We used Haiqu’s Agentic Quantum OS to build and execute a workflow to reconstruct the dynamical structure factor for real quasi-one-dimensional magnetic materials.

DSF intro plots
Dioxane is a real quasi-one-dimensional magnetic material. Its copper ions form spin chains that can be modeled as a spin-1/2 Heisenberg antiferromagnet. We reproduce the two-spinon continuum spectra characteristic of the compound on the IBM Boston quantum computer.

For this workflow, we focused on 2Dioxane·2H₂O·CuCl₂, often abbreviated as CuDCl, as a reference material. It is a metal-organic copper chloride material whose copper ions form nearly one-dimensional magnetic chains.

This quasi-linear structure allows the compound to be modelled by a spin-1/2 Heisenberg chain, a foundational model for quantum magnetism. In this system, the excitations are not simple classical spin waves, but a broad two-spinon continuum — a characteristic signature of a material's magnetic structure.
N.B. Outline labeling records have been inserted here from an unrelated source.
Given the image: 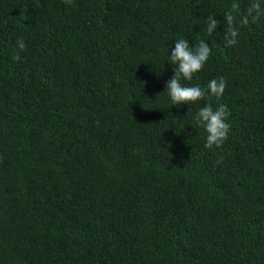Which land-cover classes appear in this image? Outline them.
<instances>
[{
	"label": "trees",
	"instance_id": "1",
	"mask_svg": "<svg viewBox=\"0 0 264 264\" xmlns=\"http://www.w3.org/2000/svg\"><path fill=\"white\" fill-rule=\"evenodd\" d=\"M232 3L0 0V264H264V17L226 46ZM180 38L212 49L183 85L226 78L220 147L171 105Z\"/></svg>",
	"mask_w": 264,
	"mask_h": 264
},
{
	"label": "clouds",
	"instance_id": "2",
	"mask_svg": "<svg viewBox=\"0 0 264 264\" xmlns=\"http://www.w3.org/2000/svg\"><path fill=\"white\" fill-rule=\"evenodd\" d=\"M264 17V6L262 0H251L246 11H241L239 0H233L230 9L224 14V22L227 24L225 32L226 46H235L239 42L240 29L249 24L257 23ZM207 32L209 34L217 30L221 24L215 16L209 15L206 18ZM17 47L23 50L26 45L23 39L17 40ZM212 55L209 44L201 39L197 44L192 45L189 40L180 38L174 42L169 59L177 67L173 76L166 82V89L171 100V105L195 103L207 99L208 102L196 113L194 119L198 126L206 133L205 148L220 147L227 140L231 124L228 122L231 115L227 105L219 103L213 107L211 100L215 97L217 101L224 95L227 87L226 78L211 79L206 86L199 84L185 86L181 80L191 81L196 73L201 71ZM14 59L20 60L19 56ZM143 84V82H141Z\"/></svg>",
	"mask_w": 264,
	"mask_h": 264
}]
</instances>
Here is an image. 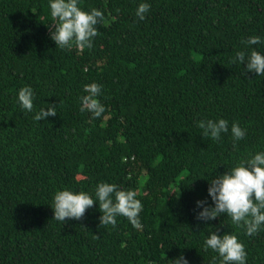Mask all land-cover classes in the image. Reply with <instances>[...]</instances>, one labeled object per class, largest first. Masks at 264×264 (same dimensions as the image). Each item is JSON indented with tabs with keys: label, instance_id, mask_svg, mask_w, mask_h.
<instances>
[{
	"label": "trees",
	"instance_id": "1",
	"mask_svg": "<svg viewBox=\"0 0 264 264\" xmlns=\"http://www.w3.org/2000/svg\"><path fill=\"white\" fill-rule=\"evenodd\" d=\"M50 2L0 0V264H219L205 250L217 229L237 236L245 264H264V224L249 236L226 214L196 218L198 200L213 204L209 180L264 152V75L233 63L264 54L247 43L264 41V0H78L106 21L82 51L50 38ZM92 83L99 118L81 111ZM25 86L31 112L18 102ZM49 104L57 114L35 120ZM221 118L228 132L204 136L199 121ZM102 182L136 191L139 228L123 216L100 228L98 201L82 219L53 218L58 191L95 198Z\"/></svg>",
	"mask_w": 264,
	"mask_h": 264
},
{
	"label": "clouds",
	"instance_id": "2",
	"mask_svg": "<svg viewBox=\"0 0 264 264\" xmlns=\"http://www.w3.org/2000/svg\"><path fill=\"white\" fill-rule=\"evenodd\" d=\"M150 4L140 3L136 16L143 20L149 11ZM50 10L54 29L50 32V38L56 46L72 49L75 47L82 51L85 47H92V39L98 35L97 25L106 23L102 11L93 8L91 11L82 10L78 6V0H51ZM249 45L264 43L259 36L249 37ZM246 62V70L256 75H264V54L252 50L250 54L243 51L236 53L233 63ZM87 95L81 97V111H89L94 118H99L104 112V105L97 99L101 93V86L92 83L84 86ZM34 93L30 86L22 87L18 91L20 106L31 112L34 104ZM57 104H49L47 108H41L34 119L44 120L49 116H55ZM198 127L203 130L204 136H210L213 140H219L221 133L228 132V121L201 120ZM234 140L244 137L245 131L234 122L231 126ZM208 194L213 202L208 205L206 201L198 200L197 206L202 210L196 214L197 220L211 221L222 214L231 217L234 224L243 226L246 235H255L264 224V152L256 153L247 160H241L239 164L230 170L216 175L209 180ZM134 190H124L115 184L100 183L95 190V198L86 192L73 193L70 190L58 191L54 197L53 218L66 222L67 219H82L86 209L93 207L94 202H99V227L107 225L115 227L117 216L126 217L136 228H139V213L142 211V203L136 198ZM218 229L210 231L205 240V250L212 249L221 258L219 264H245L246 251L244 245L238 241L234 234H218ZM98 237V236H97ZM216 259L215 257L213 258ZM172 264H188L187 259L181 254L171 260Z\"/></svg>",
	"mask_w": 264,
	"mask_h": 264
}]
</instances>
The agentic flow first helped to set up a stack of analytical and numerical benchmarks and validation tests. With their help, it then proceeded to build the complete computation, including the required quantum circuits and their hardware execution.

This computation is more challenging than the previous SKQD example, which only involved ground state, or zero-temperature, properties. At low temperature, the system sits close to its ground state, and the relevant physics is governed by how that state responds to small disturbances. The ground state is only the starting point. To reproduce a neutron-scattering-like observable, we need to disturb the system and follow how it evolves.
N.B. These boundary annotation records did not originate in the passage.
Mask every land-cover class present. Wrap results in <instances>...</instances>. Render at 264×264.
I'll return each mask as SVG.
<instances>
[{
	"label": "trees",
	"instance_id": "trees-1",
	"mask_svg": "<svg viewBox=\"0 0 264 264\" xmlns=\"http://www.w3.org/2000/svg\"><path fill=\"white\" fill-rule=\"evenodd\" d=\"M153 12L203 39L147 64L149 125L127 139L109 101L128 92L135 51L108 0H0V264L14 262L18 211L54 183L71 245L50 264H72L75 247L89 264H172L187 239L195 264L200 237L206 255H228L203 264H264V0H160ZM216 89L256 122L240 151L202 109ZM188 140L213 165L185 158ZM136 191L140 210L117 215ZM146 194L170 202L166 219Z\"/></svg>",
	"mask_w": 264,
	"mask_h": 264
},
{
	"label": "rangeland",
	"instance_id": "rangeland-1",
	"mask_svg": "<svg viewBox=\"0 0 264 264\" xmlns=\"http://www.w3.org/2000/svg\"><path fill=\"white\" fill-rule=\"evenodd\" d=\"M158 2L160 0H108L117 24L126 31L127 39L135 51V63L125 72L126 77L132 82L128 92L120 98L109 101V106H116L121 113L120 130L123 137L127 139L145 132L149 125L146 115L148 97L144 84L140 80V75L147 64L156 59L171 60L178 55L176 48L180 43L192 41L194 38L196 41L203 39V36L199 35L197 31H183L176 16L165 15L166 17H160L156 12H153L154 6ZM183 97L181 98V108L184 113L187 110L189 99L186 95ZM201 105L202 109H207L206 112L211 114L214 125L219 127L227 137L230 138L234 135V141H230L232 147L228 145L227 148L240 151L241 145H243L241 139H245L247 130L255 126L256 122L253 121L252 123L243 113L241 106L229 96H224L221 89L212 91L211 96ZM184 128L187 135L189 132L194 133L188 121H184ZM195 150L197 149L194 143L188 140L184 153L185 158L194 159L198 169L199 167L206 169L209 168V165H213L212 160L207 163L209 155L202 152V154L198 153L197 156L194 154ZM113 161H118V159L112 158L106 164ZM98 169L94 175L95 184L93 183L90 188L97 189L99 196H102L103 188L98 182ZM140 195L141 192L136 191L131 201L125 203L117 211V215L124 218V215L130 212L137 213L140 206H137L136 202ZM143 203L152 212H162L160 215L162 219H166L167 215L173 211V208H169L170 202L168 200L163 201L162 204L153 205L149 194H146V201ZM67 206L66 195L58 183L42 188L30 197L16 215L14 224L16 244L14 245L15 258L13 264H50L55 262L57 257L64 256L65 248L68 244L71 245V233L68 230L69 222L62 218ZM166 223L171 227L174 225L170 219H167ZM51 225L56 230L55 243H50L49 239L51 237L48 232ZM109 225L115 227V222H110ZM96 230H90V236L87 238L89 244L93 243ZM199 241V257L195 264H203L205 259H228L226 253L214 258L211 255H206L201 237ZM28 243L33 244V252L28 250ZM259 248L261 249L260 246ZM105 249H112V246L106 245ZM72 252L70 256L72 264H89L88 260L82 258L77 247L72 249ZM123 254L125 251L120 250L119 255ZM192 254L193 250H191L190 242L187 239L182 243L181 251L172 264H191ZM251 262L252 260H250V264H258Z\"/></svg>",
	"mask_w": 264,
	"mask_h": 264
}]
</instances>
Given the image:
The complete quantum pipeline constructed by the Agentic OS involves ground-state preparation, its perturbation and time evolution, circuit optimizations and depth reduction, hardware execution, error shielding, and spectrum reconstruction.

Hardware experiments on a real quantum processor recovered the key physical feature in the relevant spectral window: spectral weight near the antiferromagnetic zone boundary, consistent with the expected two-spinon continuum. 

This demonstration is particularly important because it uses quantum hardware to compute a physically meaningful observable. The output is not only a bitstring distribution or an abstract benchmark. It is a neutron-scattering-like spectrum — the type of object materials scientists use to investigate the properties of real compounds.

The resource footprint was modest: the classical work ran on an ordinary MacBook Air M4 laptop. The quantum execution used less than 10 minutes of QPU (IBM Boston) time to produce a full energy spectrum from a batch of 160 circuits (some as large as 2380 two-qubit operations, and up to 14261 total operations). 

This makes a similar kind of simulation readily accessible to ordinary academic groups rather than only national-lab-scale teams.

What made this agentic, and why does this matter?
 

Haiqu OS

In both cases, Haiqu’s AI did not replace the physicist, but it helped to reduce the hidden engineering burden around quantum research while the human researcher supplied scientific supervision.


The agentic workflow helped structure the work, prepare implementation plans, assemble modules, track baselines, connect execution, and organize the result into something that could be checked.


Quantum R&D often fails at transitions: between theory and code, between an algorithm and its circuit implementation, between a simulator and hardware, and between raw measurements and physical interpretation. Haiqu’s Agentic Quantum OS is designed to make those transitions explicit, inspectable, executable and reproducible.


With these demonstrations, we aim to show something practical for the near term: with the right agentic workflow and software stack, today’s quantum hardware can already participate in meaningful scientific simulation workflows.


That is the role of Haiqu’s Agentic Quantum OS.